• **Brief**
The lines to copy from the listing below are those that contain the string "SpecialCircle".

• **Material shown**

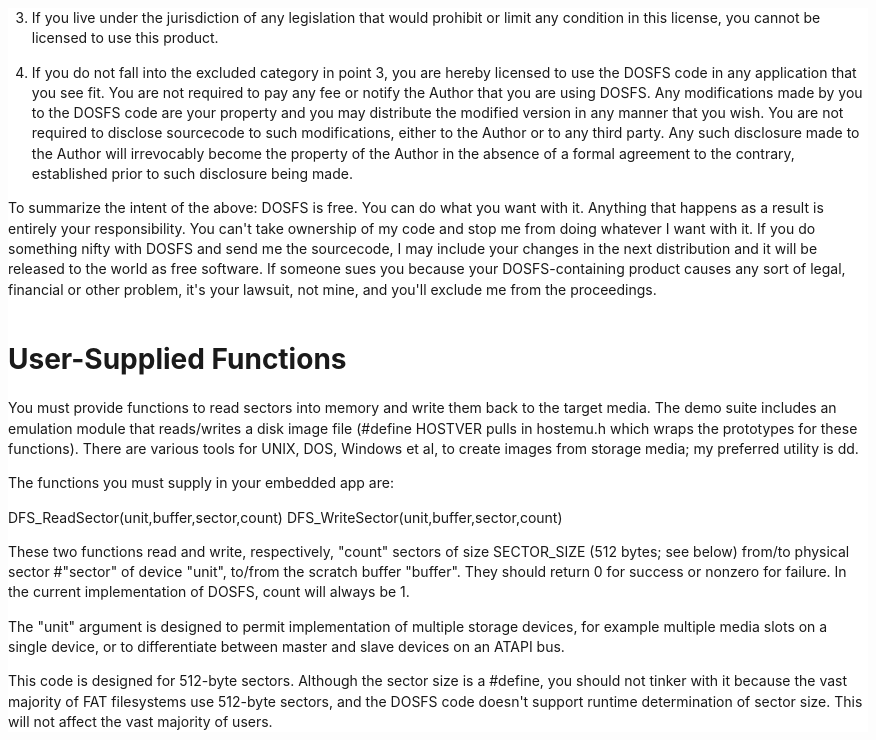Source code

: 3. If you live under the jurisdiction of any legislation that would
   prohibit or limit any condition in this license, you cannot be
   licensed to use this product.

4. If you do not fall into the excluded category in point 3, you are
   hereby licensed to use the DOSFS code in any application that you
   see fit. You are not required to pay any fee or notify the Author
   that you are using DOSFS. Any modifications made by you to the
   DOSFS code are your property and you may distribute the modified
   version in any manner that you wish. You are not required to
   disclose sourcecode to such modifications, either to the Author or
   to any third party. Any such disclosure made to the Author will
   irrevocably become the property of the Author in the absence of a
   formal agreement to the contrary, established prior to such
   disclosure being made.

To summarize the intent of the above: DOSFS is free. You can do what
you want with it. Anything that happens as a result is entirely your
responsibility. You can't take ownership of my code and stop me from
doing whatever I want with it. If you do something nifty with DOSFS
and send me the sourcecode, I may include your changes in the next
distribution and it will be released to the world as free software.
If someone sues you because your DOSFS-containing product causes
any sort of legal, financial or other problem, it's your lawsuit,
not mine, and you'll exclude me from the proceedings.

User-Supplied Functions
=======================
You must provide functions to read sectors into memory and write
them back to the target media. The demo suite includes an emulation
module that reads/writes a disk image file (#define HOSTVER pulls
in hostemu.h which wraps the prototypes for these functions).
There are various tools for UNIX, DOS, Windows et al, to create
images from storage media; my preferred utility is dd.

The functions you must supply in your embedded app are:

DFS_ReadSector(unit,buffer,sector,count)
DFS_WriteSector(unit,buffer,sector,count)

These two functions read and write, respectively, "count" sectors of
size SECTOR_SIZE (512 bytes; see below) from/to physical sector
#"sector" of device "unit", to/from the scratch buffer "buffer". They
should return 0 for success or nonzero for failure. In the current
implementation of DOSFS, count will always be 1.

The "unit" argument is designed to permit implementation of multiple
storage devices, for example multiple media slots on a single device,
or to differentiate between master and slave devices on an ATAPI bus.
		 
This code is designed for 512-byte sectors. Although the sector size
is a #define, you should not tinker with it because the vast majority
of FAT filesystems use 512-byte sectors, and the DOSFS code doesn't
support runtime determination of sector size. This will not affect the
vast majority of users.

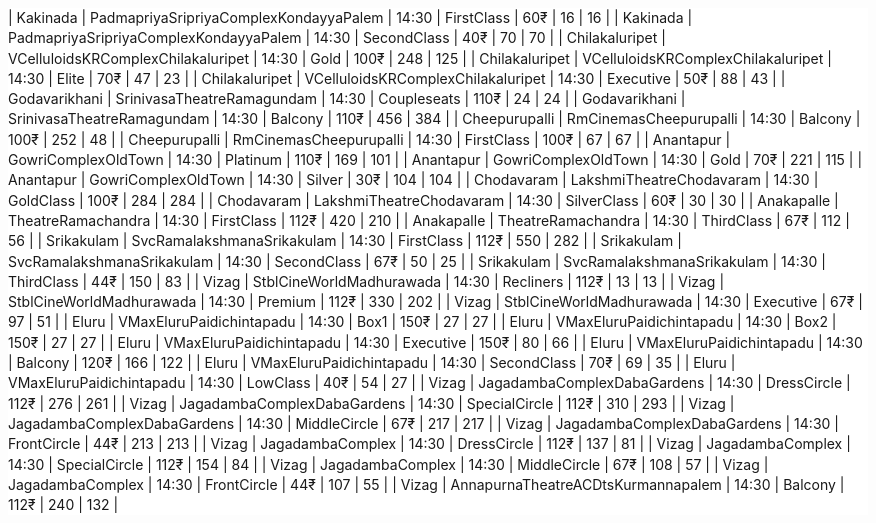 | Kakinada       | PadmapriyaSripriyaComplexKondayyaPalem            | 14:30 | FirstClass     |   60₹ |       16 |     16 |
| Kakinada       | PadmapriyaSripriyaComplexKondayyaPalem            | 14:30 | SecondClass    |   40₹ |       70 |     70 |
| Chilakaluripet | VCelluloidsKRComplexChilakaluripet                | 14:30 | Gold           |  100₹ |      248 |    125 |
| Chilakaluripet | VCelluloidsKRComplexChilakaluripet                | 14:30 | Elite          |   70₹ |       47 |     23 |
| Chilakaluripet | VCelluloidsKRComplexChilakaluripet                | 14:30 | Executive      |   50₹ |       88 |     43 |
| Godavarikhani  | SrinivasaTheatreRamagundam                        | 14:30 | Coupleseats    |  110₹ |       24 |     24 |
| Godavarikhani  | SrinivasaTheatreRamagundam                        | 14:30 | Balcony        |  110₹ |      456 |    384 |
| Cheepurupalli  | RmCinemasCheepurupalli                            | 14:30 | Balcony        |  100₹ |      252 |     48 |
| Cheepurupalli  | RmCinemasCheepurupalli                            | 14:30 | FirstClass     |  100₹ |       67 |     67 |
| Anantapur      | GowriComplexOldTown                               | 14:30 | Platinum       |  110₹ |      169 |    101 |
| Anantapur      | GowriComplexOldTown                               | 14:30 | Gold           |   70₹ |      221 |    115 |
| Anantapur      | GowriComplexOldTown                               | 14:30 | Silver         |   30₹ |      104 |    104 |
| Chodavaram     | LakshmiTheatreChodavaram                          | 14:30 | GoldClass      |  100₹ |      284 |    284 |
| Chodavaram     | LakshmiTheatreChodavaram                          | 14:30 | SilverClass    |   60₹ |       30 |     30 |
| Anakapalle     | TheatreRamachandra                                | 14:30 | FirstClass     |  112₹ |      420 |    210 |
| Anakapalle     | TheatreRamachandra                                | 14:30 | ThirdClass     |   67₹ |      112 |     56 |
| Srikakulam     | SvcRamalakshmanaSrikakulam                        | 14:30 | FirstClass     |  112₹ |      550 |    282 |
| Srikakulam     | SvcRamalakshmanaSrikakulam                        | 14:30 | SecondClass    |   67₹ |       50 |     25 |
| Srikakulam     | SvcRamalakshmanaSrikakulam                        | 14:30 | ThirdClass     |   44₹ |      150 |     83 |
| Vizag          | StblCineWorldMadhurawada                          | 14:30 | Recliners      |  112₹ |       13 |     13 |
| Vizag          | StblCineWorldMadhurawada                          | 14:30 | Premium        |  112₹ |      330 |    202 |
| Vizag          | StblCineWorldMadhurawada                          | 14:30 | Executive      |   67₹ |       97 |     51 |
| Eluru          | VMaxEluruPaidichintapadu                          | 14:30 | Box1           |  150₹ |       27 |     27 |
| Eluru          | VMaxEluruPaidichintapadu                          | 14:30 | Box2           |  150₹ |       27 |     27 |
| Eluru          | VMaxEluruPaidichintapadu                          | 14:30 | Executive      |  150₹ |       80 |     66 |
| Eluru          | VMaxEluruPaidichintapadu                          | 14:30 | Balcony        |  120₹ |      166 |    122 |
| Eluru          | VMaxEluruPaidichintapadu                          | 14:30 | SecondClass    |   70₹ |       69 |     35 |
| Eluru          | VMaxEluruPaidichintapadu                          | 14:30 | LowClass       |   40₹ |       54 |     27 |
| Vizag          | JagadambaComplexDabaGardens                       | 14:30 | DressCircle    |  112₹ |      276 |    261 |
| Vizag          | JagadambaComplexDabaGardens                       | 14:30 | SpecialCircle  |  112₹ |      310 |    293 |
| Vizag          | JagadambaComplexDabaGardens                       | 14:30 | MiddleCircle   |   67₹ |      217 |    217 |
| Vizag          | JagadambaComplexDabaGardens                       | 14:30 | FrontCircle    |   44₹ |      213 |    213 |
| Vizag          | JagadambaComplex                                  | 14:30 | DressCircle    |  112₹ |      137 |     81 |
| Vizag          | JagadambaComplex                                  | 14:30 | SpecialCircle  |  112₹ |      154 |     84 |
| Vizag          | JagadambaComplex                                  | 14:30 | MiddleCircle   |   67₹ |      108 |     57 |
| Vizag          | JagadambaComplex                                  | 14:30 | FrontCircle    |   44₹ |      107 |     55 |
| Vizag          | AnnapurnaTheatreACDtsKurmannapalem                | 14:30 | Balcony        |  112₹ |      240 |    132 |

• **Written solution**
| Vizag          | JagadambaComplexDabaGardens                       | 14:30 | SpecialCircle  |  112₹ |      310 |    293 |
| Vizag          | JagadambaComplex                                  | 14:30 | SpecialCircle  |  112₹ |      154 |     84 |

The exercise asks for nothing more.